> REQUIRED TASK
Return, unchanged, every line from the one containing "collectors: B. Fernow" down to the one containing "collector number: 26231", including both of those lines.

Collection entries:
——

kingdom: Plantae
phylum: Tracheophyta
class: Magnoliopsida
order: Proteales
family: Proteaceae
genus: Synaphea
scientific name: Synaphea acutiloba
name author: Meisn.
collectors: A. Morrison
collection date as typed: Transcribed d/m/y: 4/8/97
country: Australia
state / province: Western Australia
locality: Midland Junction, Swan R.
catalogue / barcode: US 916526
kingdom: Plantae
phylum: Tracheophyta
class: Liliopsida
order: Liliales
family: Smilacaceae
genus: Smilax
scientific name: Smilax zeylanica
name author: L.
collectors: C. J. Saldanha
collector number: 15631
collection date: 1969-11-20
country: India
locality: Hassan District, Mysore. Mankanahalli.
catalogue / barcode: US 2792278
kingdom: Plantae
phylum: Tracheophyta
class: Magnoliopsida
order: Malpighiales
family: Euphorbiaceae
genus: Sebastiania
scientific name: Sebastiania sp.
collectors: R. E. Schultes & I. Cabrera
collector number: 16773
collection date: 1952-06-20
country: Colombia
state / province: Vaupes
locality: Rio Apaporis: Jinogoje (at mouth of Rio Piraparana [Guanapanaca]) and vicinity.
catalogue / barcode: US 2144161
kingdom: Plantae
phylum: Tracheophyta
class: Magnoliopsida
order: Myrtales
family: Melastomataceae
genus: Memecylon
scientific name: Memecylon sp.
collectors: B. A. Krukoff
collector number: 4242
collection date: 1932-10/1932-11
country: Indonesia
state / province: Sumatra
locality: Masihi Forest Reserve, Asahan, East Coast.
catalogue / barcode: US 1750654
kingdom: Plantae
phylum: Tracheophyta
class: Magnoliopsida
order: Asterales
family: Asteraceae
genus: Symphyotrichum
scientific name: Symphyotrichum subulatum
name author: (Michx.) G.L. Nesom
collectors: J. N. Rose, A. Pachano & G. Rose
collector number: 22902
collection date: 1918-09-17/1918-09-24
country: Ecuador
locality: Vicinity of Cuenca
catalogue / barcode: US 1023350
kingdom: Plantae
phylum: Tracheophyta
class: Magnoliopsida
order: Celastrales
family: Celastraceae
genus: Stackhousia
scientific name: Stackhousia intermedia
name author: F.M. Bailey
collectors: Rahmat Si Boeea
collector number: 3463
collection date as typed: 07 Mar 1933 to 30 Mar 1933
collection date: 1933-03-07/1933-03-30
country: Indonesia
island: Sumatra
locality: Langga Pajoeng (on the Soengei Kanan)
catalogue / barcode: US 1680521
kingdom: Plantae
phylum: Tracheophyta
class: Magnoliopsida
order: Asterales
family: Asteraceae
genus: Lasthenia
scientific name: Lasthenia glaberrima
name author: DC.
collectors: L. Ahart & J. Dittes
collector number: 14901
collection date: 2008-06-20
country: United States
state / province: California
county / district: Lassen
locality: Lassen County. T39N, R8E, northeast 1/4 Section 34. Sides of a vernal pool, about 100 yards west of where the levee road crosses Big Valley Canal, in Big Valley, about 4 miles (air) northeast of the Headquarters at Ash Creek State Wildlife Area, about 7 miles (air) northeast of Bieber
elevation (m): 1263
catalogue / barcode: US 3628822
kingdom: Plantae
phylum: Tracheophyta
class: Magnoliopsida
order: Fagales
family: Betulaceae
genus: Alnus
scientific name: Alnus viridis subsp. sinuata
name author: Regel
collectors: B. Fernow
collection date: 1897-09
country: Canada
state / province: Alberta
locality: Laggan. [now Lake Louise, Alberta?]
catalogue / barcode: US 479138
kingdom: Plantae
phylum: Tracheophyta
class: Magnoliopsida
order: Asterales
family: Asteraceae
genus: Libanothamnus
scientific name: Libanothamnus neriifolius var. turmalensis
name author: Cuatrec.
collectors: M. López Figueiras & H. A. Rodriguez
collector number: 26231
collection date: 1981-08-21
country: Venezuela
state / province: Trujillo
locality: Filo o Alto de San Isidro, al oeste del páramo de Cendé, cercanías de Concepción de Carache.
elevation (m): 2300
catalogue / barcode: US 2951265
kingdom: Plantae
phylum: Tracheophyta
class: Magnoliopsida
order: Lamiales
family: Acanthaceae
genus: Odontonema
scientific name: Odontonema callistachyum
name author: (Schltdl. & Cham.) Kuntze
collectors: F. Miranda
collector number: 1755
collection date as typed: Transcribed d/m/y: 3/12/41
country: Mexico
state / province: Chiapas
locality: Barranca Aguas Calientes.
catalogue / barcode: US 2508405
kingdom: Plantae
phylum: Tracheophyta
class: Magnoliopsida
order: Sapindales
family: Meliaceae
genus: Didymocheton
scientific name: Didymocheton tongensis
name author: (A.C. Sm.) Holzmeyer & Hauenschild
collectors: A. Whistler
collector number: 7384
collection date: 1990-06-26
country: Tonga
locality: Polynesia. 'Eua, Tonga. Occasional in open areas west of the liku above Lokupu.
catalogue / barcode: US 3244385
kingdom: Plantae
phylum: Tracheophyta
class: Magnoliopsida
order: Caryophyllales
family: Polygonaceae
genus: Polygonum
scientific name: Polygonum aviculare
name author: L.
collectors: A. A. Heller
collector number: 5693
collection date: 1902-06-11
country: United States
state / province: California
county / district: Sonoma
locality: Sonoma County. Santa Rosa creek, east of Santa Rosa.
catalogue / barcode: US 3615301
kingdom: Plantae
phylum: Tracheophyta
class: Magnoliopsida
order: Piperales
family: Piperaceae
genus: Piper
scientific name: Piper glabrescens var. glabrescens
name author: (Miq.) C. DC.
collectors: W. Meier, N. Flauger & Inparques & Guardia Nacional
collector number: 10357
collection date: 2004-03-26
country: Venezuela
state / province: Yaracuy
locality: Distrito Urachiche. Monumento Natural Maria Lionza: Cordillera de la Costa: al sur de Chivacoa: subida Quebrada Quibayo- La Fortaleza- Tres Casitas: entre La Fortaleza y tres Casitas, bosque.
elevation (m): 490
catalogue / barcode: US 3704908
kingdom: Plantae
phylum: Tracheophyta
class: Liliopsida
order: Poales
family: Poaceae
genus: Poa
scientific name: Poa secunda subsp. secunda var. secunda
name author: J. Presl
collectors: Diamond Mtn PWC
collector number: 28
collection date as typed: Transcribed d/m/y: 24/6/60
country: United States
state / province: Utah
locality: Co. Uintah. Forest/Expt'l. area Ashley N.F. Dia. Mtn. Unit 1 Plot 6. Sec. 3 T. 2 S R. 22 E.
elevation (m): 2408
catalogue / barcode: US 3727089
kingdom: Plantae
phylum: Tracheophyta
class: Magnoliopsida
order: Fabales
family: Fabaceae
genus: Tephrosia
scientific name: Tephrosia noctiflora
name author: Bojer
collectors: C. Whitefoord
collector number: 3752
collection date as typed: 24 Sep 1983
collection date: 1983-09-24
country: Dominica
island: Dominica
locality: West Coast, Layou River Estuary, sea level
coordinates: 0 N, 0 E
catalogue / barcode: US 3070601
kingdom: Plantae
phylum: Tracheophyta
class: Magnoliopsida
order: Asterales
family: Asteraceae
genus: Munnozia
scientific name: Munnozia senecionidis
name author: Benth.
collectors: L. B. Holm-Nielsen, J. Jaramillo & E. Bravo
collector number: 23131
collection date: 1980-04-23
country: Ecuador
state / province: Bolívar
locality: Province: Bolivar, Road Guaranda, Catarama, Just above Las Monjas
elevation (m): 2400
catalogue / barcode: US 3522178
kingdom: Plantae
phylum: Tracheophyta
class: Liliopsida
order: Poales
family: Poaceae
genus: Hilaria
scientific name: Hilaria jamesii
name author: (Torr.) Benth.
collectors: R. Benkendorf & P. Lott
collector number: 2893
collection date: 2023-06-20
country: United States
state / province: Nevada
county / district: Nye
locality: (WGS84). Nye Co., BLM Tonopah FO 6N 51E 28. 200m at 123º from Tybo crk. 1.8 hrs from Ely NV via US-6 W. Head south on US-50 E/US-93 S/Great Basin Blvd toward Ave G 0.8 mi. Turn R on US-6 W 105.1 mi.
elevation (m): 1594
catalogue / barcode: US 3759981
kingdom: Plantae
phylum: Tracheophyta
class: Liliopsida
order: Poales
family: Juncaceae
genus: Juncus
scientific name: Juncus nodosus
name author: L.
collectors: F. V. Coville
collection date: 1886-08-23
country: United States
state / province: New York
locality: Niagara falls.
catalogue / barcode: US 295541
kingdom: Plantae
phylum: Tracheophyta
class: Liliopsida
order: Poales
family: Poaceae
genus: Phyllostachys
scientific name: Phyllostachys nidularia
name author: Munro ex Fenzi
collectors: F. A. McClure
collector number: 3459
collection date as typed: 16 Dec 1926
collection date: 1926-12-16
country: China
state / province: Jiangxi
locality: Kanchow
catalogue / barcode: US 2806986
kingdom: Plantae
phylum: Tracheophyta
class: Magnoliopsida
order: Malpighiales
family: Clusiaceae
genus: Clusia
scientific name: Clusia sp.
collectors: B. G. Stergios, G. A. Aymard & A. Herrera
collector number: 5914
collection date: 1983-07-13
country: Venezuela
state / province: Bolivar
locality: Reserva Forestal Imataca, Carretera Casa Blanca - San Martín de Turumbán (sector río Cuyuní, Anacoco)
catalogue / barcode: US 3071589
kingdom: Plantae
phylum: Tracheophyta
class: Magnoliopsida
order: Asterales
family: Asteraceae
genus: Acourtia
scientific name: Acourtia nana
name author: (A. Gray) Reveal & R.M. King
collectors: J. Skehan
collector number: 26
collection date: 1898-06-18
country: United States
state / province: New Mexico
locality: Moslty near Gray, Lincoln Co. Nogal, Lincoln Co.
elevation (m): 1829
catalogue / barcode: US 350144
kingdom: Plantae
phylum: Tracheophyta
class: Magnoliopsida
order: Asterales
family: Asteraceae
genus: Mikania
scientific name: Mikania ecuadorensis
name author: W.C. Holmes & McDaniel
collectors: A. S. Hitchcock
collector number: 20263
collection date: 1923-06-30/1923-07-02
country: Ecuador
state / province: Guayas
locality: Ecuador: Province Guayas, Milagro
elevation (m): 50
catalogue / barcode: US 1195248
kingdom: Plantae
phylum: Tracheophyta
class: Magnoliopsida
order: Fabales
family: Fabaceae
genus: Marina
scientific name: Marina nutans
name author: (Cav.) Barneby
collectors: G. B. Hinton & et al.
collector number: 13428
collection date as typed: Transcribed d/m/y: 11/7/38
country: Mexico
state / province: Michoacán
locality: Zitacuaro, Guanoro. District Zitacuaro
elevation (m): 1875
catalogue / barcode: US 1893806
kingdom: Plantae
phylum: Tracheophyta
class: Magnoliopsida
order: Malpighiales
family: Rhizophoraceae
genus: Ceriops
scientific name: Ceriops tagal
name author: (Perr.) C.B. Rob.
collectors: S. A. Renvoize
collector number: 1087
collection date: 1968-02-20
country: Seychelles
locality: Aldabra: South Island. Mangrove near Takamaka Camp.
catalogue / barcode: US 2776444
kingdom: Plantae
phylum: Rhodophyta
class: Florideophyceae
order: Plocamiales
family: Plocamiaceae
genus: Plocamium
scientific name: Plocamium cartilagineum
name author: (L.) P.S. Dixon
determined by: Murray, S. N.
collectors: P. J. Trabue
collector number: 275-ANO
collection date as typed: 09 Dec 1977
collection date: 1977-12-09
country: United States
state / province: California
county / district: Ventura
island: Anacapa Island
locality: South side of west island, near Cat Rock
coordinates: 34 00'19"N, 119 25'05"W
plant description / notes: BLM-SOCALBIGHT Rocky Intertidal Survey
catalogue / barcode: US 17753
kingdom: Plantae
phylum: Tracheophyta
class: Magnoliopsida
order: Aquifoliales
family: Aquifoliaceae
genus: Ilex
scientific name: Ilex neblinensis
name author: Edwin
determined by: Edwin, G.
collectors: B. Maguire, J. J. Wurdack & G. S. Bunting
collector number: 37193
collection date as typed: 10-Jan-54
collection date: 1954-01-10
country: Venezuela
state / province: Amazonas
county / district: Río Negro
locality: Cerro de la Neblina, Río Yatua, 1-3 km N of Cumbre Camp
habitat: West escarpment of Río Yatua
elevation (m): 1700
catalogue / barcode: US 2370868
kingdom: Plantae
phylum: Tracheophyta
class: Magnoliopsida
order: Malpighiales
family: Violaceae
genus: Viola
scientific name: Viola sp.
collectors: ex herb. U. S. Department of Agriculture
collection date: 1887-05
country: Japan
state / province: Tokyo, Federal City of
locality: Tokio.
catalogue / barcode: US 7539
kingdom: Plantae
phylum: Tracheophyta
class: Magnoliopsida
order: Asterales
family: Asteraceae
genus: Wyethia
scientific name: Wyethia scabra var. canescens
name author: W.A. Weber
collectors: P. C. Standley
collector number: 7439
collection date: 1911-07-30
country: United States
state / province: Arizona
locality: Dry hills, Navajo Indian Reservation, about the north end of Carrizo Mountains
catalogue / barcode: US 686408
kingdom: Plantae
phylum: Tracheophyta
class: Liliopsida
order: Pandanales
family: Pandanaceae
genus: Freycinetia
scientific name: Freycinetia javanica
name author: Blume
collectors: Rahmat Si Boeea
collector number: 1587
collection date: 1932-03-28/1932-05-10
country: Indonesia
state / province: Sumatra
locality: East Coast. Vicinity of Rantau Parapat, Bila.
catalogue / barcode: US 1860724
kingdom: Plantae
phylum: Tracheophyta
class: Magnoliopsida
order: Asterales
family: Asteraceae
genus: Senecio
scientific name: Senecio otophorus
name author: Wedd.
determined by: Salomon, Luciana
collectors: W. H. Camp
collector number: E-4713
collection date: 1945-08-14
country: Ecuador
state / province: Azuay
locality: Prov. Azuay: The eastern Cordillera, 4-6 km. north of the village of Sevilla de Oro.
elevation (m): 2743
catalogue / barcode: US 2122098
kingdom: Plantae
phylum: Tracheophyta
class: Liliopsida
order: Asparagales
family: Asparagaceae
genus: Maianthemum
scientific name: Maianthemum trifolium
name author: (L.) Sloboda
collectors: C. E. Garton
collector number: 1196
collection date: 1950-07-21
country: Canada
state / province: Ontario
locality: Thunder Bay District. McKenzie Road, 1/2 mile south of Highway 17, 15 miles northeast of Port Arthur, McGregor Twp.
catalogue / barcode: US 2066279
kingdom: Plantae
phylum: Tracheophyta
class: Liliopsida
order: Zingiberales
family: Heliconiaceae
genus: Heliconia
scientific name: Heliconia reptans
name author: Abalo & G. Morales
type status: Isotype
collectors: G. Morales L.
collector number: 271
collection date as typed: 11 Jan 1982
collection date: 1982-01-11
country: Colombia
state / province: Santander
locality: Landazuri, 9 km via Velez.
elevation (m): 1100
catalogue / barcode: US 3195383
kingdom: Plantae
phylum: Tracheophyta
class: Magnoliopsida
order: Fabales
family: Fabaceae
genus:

——

> FULL RESPONSE
collectors: B. Fernow
collection date: 1897-09
country: Canada
state / province: Alberta
locality: Laggan. [now Lake Louise, Alberta?]
catalogue / barcode: US 479138
kingdom: Plantae
phylum: Tracheophyta
class: Magnoliopsida
order: Asterales
family: Asteraceae
genus: Libanothamnus
scientific name: Libanothamnus neriifolius var. turmalensis
name author: Cuatrec.
collectors: M. López Figueiras & H. A. Rodriguez
collector number: 26231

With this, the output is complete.